» Exercise:
Omitting the pictures, output all of the records precisely as written.

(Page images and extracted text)
╔══

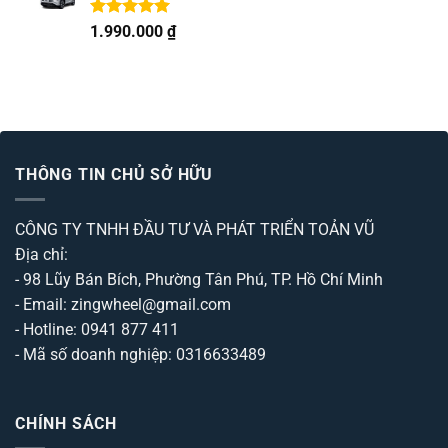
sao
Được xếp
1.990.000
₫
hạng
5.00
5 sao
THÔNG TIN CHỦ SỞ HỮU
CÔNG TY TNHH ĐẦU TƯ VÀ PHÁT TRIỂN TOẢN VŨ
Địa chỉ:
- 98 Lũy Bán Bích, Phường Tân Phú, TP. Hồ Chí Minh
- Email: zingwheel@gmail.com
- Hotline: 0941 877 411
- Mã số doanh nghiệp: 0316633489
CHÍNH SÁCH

╚══

» Output:
sao
Được xếp
1.990.000
₫
hạng
5.00
5 sao
THÔNG TIN CHỦ SỞ HỮU
CÔNG TY TNHH ĐẦU TƯ VÀ PHÁT TRIỂN TOẢN VŨ
Địa chỉ:
- 98 Lũy Bán Bích, Phường Tân Phú, TP. Hồ Chí Minh
- Email: zingwheel@gmail.com
- Hotline: 0941 877 411
- Mã số doanh nghiệp: 0316633489
CHÍNH SÁCH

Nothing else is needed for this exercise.